**WHAT TO PRODUCE:** All of the records must come back exactly as they were given.
++++ PROVIDED INFORMATION ++++
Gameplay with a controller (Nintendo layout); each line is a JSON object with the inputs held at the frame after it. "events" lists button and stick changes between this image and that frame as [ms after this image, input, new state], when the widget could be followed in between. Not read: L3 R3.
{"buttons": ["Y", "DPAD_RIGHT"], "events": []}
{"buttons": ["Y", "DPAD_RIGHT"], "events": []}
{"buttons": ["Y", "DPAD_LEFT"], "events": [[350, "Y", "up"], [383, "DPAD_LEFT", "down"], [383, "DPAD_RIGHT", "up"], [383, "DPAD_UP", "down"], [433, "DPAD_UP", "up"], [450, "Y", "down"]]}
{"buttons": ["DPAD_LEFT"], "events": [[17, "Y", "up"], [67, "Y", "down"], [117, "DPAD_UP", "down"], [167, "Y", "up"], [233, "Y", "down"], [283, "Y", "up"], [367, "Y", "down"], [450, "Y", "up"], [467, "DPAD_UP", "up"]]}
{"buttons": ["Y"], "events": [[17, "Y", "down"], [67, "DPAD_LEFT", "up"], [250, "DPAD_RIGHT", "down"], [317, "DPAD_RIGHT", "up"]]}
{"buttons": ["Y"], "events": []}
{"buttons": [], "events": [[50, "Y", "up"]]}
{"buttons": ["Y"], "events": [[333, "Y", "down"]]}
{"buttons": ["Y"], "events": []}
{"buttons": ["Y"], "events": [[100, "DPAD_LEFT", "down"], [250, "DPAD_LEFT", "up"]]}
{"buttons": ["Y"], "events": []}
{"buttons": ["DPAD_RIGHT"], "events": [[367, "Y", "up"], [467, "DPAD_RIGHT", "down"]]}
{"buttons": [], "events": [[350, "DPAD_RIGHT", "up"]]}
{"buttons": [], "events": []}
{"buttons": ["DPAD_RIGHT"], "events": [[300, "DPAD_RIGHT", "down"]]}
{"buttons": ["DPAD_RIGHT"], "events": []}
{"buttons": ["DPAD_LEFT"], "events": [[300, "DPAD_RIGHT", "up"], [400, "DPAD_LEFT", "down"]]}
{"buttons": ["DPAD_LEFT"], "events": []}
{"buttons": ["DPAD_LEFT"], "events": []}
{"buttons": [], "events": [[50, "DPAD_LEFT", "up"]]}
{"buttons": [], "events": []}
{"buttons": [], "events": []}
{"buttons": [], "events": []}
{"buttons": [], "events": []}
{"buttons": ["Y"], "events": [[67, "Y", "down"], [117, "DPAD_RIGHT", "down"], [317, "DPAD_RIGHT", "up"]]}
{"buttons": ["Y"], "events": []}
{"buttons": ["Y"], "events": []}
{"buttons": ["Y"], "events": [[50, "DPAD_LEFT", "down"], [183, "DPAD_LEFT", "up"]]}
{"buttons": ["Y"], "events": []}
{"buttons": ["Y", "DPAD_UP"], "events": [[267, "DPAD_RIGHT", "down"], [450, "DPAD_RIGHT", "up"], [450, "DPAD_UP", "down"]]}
++++
**SOLVED EXERCISE:**
Gameplay with a controller (Nintendo layout); each line is a JSON object with the inputs held at the frame after it. "events" lists button and stick changes between this image and that frame as [ms after this image, input, new state], when the widget could be followed in between. Not read: L3 R3.
{"buttons": ["Y", "DPAD_RIGHT"], "events": []}
{"buttons": ["Y", "DPAD_RIGHT"], "events": []}
{"buttons": ["Y", "DPAD_LEFT"], "events": [[350, "Y", "up"], [383, "DPAD_LEFT", "down"], [383, "DPAD_RIGHT", "up"], [383, "DPAD_UP", "down"], [433, "DPAD_UP", "up"], [450, "Y", "down"]]}
{"buttons": ["DPAD_LEFT"], "events": [[17, "Y", "up"], [67, "Y", "down"], [117, "DPAD_UP", "down"], [167, "Y", "up"], [233, "Y", "down"], [283, "Y", "up"], [367, "Y", "down"], [450, "Y", "up"], [467, "DPAD_UP", "up"]]}
{"buttons": ["Y"], "events": [[17, "Y", "down"], [67, "DPAD_LEFT", "up"], [250, "DPAD_RIGHT", "down"], [317, "DPAD_RIGHT", "up"]]}
{"buttons": ["Y"], "events": []}
{"buttons": [], "events": [[50, "Y", "up"]]}
{"buttons": ["Y"], "events": [[333, "Y", "down"]]}
{"buttons": ["Y"], "events": []}
{"buttons": ["Y"], "events": [[100, "DPAD_LEFT", "down"], [250, "DPAD_LEFT", "up"]]}
{"buttons": ["Y"], "events": []}
{"buttons": ["DPAD_RIGHT"], "events": [[367, "Y", "up"], [467, "DPAD_RIGHT", "down"]]}
{"buttons": [], "events": [[350, "DPAD_RIGHT", "up"]]}
{"buttons": [], "events": []}
{"buttons": ["DPAD_RIGHT"], "events": [[300, "DPAD_RIGHT", "down"]]}
{"buttons": ["DPAD_RIGHT"], "events": []}
{"buttons": ["DPAD_LEFT"], "events": [[300, "DPAD_RIGHT", "up"], [400, "DPAD_LEFT", "down"]]}
{"buttons": ["DPAD_LEFT"], "events": []}
{"buttons": ["DPAD_LEFT"], "events": []}
{"buttons": [], "events": [[50, "DPAD_LEFT", "up"]]}
{"buttons": [], "events": []}
{"buttons": [], "events": []}
{"buttons": [], "events": []}
{"buttons": [], "events": []}
{"buttons": ["Y"], "events": [[67, "Y", "down"], [117, "DPAD_RIGHT", "down"], [317, "DPAD_RIGHT", "up"]]}
{"buttons": ["Y"], "events": []}
{"buttons": ["Y"], "events": []}
{"buttons": ["Y"], "events": [[50, "DPAD_LEFT", "down"], [183, "DPAD_LEFT", "up"]]}
{"buttons": ["Y"], "events": []}
{"buttons": ["Y", "DPAD_UP"], "events": [[267, "DPAD_RIGHT", "down"], [450, "DPAD_RIGHT", "up"], [450, "DPAD_UP", "down"]]}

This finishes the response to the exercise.